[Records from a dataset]
┄┄┄┄┄┄┄┄┄┄

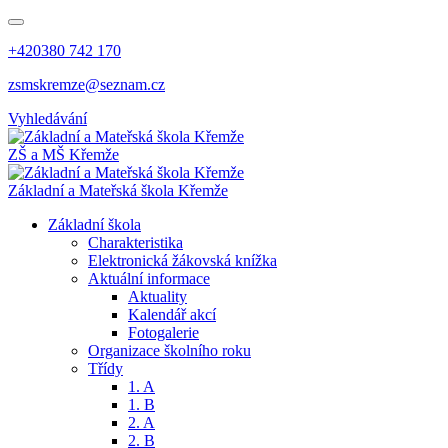
+420380 742 170
zsmskremze@seznam.cz
Vyhledávání
ZŠ a MŠ Křemže
Základní a Mateřská škola Křemže
Základní škola
Charakteristika
Elektronická žákovská knížka
Aktuální informace
Aktuality
Kalendář akcí
Fotogalerie
Organizace školního roku
Třídy
1. A
1. B
2. A
2. B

┄┄┄┄┄┄┄┄┄┄

Your answer should be a precise transcript of the entries, minus the pictures.

+420380 742 170
zsmskremze@seznam.cz
Vyhledávání
ZŠ a MŠ Křemže
Základní a Mateřská škola Křemže
Základní škola
Charakteristika
Elektronická žákovská knížka
Aktuální informace
Aktuality
Kalendář akcí
Fotogalerie
Organizace školního roku
Třídy
1. A
1. B
2. A
2. B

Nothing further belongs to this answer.